*** Opening of SOURCE RECORDS ***
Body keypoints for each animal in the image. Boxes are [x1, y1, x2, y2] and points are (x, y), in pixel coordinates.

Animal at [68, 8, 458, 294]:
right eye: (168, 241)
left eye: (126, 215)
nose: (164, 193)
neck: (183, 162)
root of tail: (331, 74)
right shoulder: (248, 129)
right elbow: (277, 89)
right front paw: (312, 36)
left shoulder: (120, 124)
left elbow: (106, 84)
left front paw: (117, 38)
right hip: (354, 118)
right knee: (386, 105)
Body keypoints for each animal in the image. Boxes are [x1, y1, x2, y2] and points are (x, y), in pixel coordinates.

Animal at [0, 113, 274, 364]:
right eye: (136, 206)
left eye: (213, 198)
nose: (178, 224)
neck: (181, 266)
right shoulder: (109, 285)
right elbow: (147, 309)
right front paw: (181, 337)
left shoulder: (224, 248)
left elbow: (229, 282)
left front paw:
*** Close of SOURCE RECORDS ***
Within the data above, count the lines that contain the string "left"; the reply is the number alone.

8